Cargill has not had any new cases of porcine epidemic diarrhea virus (PEDv) within its pig operations since March this year, but the agri-giant is not throwing caution to the wind as a result.

“We are monitoring the situation closely because PEDv is expected to re-emerge with the onset of cold, damp weather, but we are ensuring that effective biosecurity measures are in place,” Lisa Clemens, a Cargill spokesperson, told feednavigator. 

In announcing its first quarter financial earnings for 2015, the company said the expected shortage in hogs caused by the virus was less detrimental to Cargill than anticipated, although it noted a significant impact for the overall industry. 

“Last year, as it became apparent there would be a widespread outbreak in the US, Cargill worked closely across its supply chain to minimize the impact to the business.

Additionally, heavier hog weights helped offset lower hog harvest counts,” said Clemens.

Meat and animal nutrition sectors are ‘solid ‘

On Tuesday, Cargill reported net earnings of $425 million in its 2015 first quarter - down 26% from $571m in the same period a year ago. It said revenues in the first three months totaled $33.3 billion, a 2% slide from last year’s $33.8bn.

The animal nutrition and meat division showed “solid operating” performance.

On the nutrition side the company reported superior sales volumes but slightly lower earnings on the same period 12 months earlier, with last year’s first quarter seeing additional revenue arising out of the sale of Cargill’s Swiss flour milling business, Penthalaz, to Groupe Minoteries.

“When the milling operation was sold a year ago, there was a gain on sale. However, if you were to back out the gain, earnings in the current first quarter would have been higher than a year ago, due to higher sales volume,” said Clemens.
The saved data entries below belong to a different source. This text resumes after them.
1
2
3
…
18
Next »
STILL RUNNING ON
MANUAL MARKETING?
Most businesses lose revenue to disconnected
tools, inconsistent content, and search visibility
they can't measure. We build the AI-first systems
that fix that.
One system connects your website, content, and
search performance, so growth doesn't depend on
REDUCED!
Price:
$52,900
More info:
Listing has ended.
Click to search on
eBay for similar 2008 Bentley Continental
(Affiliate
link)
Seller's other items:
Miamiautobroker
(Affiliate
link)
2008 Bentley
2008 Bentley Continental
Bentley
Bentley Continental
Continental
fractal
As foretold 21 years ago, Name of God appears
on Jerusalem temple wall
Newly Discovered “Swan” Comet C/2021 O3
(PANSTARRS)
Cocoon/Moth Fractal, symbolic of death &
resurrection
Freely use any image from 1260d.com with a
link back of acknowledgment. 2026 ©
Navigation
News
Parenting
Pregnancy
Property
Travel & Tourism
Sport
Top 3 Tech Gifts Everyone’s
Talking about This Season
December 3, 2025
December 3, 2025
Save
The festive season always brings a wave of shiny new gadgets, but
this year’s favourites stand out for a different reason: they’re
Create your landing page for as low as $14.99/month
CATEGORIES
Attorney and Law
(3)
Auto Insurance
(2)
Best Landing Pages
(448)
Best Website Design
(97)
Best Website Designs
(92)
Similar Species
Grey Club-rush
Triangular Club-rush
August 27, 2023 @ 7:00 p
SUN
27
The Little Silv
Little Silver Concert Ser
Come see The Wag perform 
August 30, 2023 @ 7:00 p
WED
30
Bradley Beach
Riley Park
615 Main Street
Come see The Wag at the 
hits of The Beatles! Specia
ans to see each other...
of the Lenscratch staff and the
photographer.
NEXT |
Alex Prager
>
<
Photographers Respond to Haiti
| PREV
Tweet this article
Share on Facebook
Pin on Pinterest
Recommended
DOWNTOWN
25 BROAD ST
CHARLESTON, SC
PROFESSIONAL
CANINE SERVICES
She said one reason for the buoyancy in the meat segment was the fact that “the decrease in agricultural commodity prices [corn and soybeans] that occurred over the summer months also translated into lower feeding costs, and, in addition, consumer demand for meat products has stayed strong.”

Cargill said its beef processing activities in Australia benefited from ample cattle supplies and strong export demand.

The group also reported good performance for its chicken and turkey operations in Central America, Europe, Thailand and the US, with Clemens saying this achievement was “largely tied to the ongoing efforts of these businesses to improve their operating efficiencies.”

During the quarter, the company closed its beef harvest facility in Milwaukee, saying at the time that the move was an outcome of the tight cattle supply brought about by producers retaining cattle for herd expansion. The US beef cattle herd is at its lowest level since 1951. 

Cargill will also close its 'underutilized' corn milling facility in Tennessee in January, but the facility’s corn oil refinery will continue to operate as a stand-alone unit.

Grain commodities

Cargill’s origination and processing division was the largest contributor to first-quarter earnings, with results slightly below the year-ago level. 

The company said the world commodity markets for corn, soybeans and wheat were characterized by falling prices, reduced price volatility, lower soybean crush volumes and limited farmer selling in some countries. Grain shipments in Canada, said the commodities trader, remained brisk due to the large carryover from the country’s record 2013 crops.

Commenting on the financial results, Cargill CEO, David MacLennan, said:

“Although Cargill’s first quarter was not as strong as last year, we had several areas of good performance and are optimistic about the opportunities ahead.

This year’s big crops, not just in North America but across agricultural production areas worldwide, will enhance food security after several years of weather disruptions. Our company is well positioned to connect these new supplies to growing demand."